=== Brief ===
Would you output all the entries below without altering a word?
[[ Records provided open ]]
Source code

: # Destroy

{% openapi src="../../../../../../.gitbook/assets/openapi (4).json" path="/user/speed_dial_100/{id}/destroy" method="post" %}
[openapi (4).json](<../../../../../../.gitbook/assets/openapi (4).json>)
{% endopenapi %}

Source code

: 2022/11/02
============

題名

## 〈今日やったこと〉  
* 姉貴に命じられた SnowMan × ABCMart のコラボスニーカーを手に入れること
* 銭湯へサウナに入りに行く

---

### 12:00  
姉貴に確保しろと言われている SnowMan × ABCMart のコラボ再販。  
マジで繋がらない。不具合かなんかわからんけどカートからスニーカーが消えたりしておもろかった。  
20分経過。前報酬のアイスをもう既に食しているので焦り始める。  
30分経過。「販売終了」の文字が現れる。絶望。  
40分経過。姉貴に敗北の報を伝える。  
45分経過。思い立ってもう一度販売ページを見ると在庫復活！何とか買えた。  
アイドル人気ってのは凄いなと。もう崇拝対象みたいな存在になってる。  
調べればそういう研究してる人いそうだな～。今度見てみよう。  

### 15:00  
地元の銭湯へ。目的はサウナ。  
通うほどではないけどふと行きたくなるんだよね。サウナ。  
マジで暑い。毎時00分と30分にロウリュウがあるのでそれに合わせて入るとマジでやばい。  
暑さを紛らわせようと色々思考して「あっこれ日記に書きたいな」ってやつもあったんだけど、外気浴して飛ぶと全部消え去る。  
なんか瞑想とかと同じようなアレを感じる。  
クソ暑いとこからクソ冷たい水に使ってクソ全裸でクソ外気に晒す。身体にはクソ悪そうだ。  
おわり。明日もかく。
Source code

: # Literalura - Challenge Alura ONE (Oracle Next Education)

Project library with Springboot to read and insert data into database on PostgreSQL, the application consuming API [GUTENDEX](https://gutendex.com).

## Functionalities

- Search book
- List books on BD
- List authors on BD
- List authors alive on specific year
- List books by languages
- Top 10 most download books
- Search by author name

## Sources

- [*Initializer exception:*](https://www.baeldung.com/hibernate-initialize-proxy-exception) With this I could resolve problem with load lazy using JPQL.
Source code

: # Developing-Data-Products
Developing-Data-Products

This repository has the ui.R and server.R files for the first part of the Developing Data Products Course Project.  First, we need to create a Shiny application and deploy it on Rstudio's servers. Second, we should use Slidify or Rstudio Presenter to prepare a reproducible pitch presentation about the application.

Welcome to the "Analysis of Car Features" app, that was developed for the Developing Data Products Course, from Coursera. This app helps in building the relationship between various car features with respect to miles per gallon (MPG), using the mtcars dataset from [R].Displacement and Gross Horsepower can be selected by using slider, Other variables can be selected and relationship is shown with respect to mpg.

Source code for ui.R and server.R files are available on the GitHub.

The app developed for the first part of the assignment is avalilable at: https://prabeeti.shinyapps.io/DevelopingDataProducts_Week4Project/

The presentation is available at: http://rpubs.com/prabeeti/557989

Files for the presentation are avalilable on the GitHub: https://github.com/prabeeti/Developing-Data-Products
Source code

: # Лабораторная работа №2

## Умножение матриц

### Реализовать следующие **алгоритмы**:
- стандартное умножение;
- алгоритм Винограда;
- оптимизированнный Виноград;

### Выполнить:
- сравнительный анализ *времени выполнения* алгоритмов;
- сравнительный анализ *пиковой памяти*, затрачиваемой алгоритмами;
[[ Records provided closed ]]
=== Finished task ===
Source code

: # Destroy

{% openapi src="../../../../../../.gitbook/assets/openapi (4).json" path="/user/speed_dial_100/{id}/destroy" method="post" %}
[openapi (4).json](<../../../../../../.gitbook/assets/openapi (4).json>)
{% endopenapi %}

Source code

: 2022/11/02
============

題名

## 〈今日やったこと〉  
* 姉貴に命じられた SnowMan × ABCMart のコラボスニーカーを手に入れること
* 銭湯へサウナに入りに行く

---

### 12:00  
姉貴に確保しろと言われている SnowMan × ABCMart のコラボ再販。  
マジで繋がらない。不具合かなんかわからんけどカートからスニーカーが消えたりしておもろかった。  
20分経過。前報酬のアイスをもう既に食しているので焦り始める。  
30分経過。「販売終了」の文字が現れる。絶望。  
40分経過。姉貴に敗北の報を伝える。  
45分経過。思い立ってもう一度販売ページを見ると在庫復活！何とか買えた。  
アイドル人気ってのは凄いなと。もう崇拝対象みたいな存在になってる。  
調べればそういう研究してる人いそうだな～。今度見てみよう。  

### 15:00  
地元の銭湯へ。目的はサウナ。  
通うほどではないけどふと行きたくなるんだよね。サウナ。  
マジで暑い。毎時00分と30分にロウリュウがあるのでそれに合わせて入るとマジでやばい。  
暑さを紛らわせようと色々思考して「あっこれ日記に書きたいな」ってやつもあったんだけど、外気浴して飛ぶと全部消え去る。  
なんか瞑想とかと同じようなアレを感じる。  
クソ暑いとこからクソ冷たい水に使ってクソ全裸でクソ外気に晒す。身体にはクソ悪そうだ。  
おわり。明日もかく。
Source code

: # Literalura - Challenge Alura ONE (Oracle Next Education)

Project library with Springboot to read and insert data into database on PostgreSQL, the application consuming API [GUTENDEX](https://gutendex.com).

## Functionalities

- Search book
- List books on BD
- List authors on BD
- List authors alive on specific year
- List books by languages
- Top 10 most download books
- Search by author name

## Sources

- [*Initializer exception:*](https://www.baeldung.com/hibernate-initialize-proxy-exception) With this I could resolve problem with load lazy using JPQL.
Source code

: # Developing-Data-Products
Developing-Data-Products

This repository has the ui.R and server.R files for the first part of the Developing Data Products Course Project.  First, we need to create a Shiny application and deploy it on Rstudio's servers. Second, we should use Slidify or Rstudio Presenter to prepare a reproducible pitch presentation about the application.

Welcome to the "Analysis of Car Features" app, that was developed for the Developing Data Products Course, from Coursera. This app helps in building the relationship between various car features with respect to miles per gallon (MPG), using the mtcars dataset from [R].Displacement and Gross Horsepower can be selected by using slider, Other variables can be selected and relationship is shown with respect to mpg.

Source code for ui.R and server.R files are available on the GitHub.

The app developed for the first part of the assignment is avalilable at: https://prabeeti.shinyapps.io/DevelopingDataProducts_Week4Project/

The presentation is available at: http://rpubs.com/prabeeti/557989

Files for the presentation are avalilable on the GitHub: https://github.com/prabeeti/Developing-Data-Products
Source code

: # Лабораторная работа №2

## Умножение матриц

### Реализовать следующие **алгоритмы**:
- стандартное умножение;
- алгоритм Винограда;
- оптимизированнный Виноград;

### Выполнить:
- сравнительный анализ *времени выполнения* алгоритмов;
- сравнительный анализ *пиковой памяти*, затрачиваемой алгоритмами;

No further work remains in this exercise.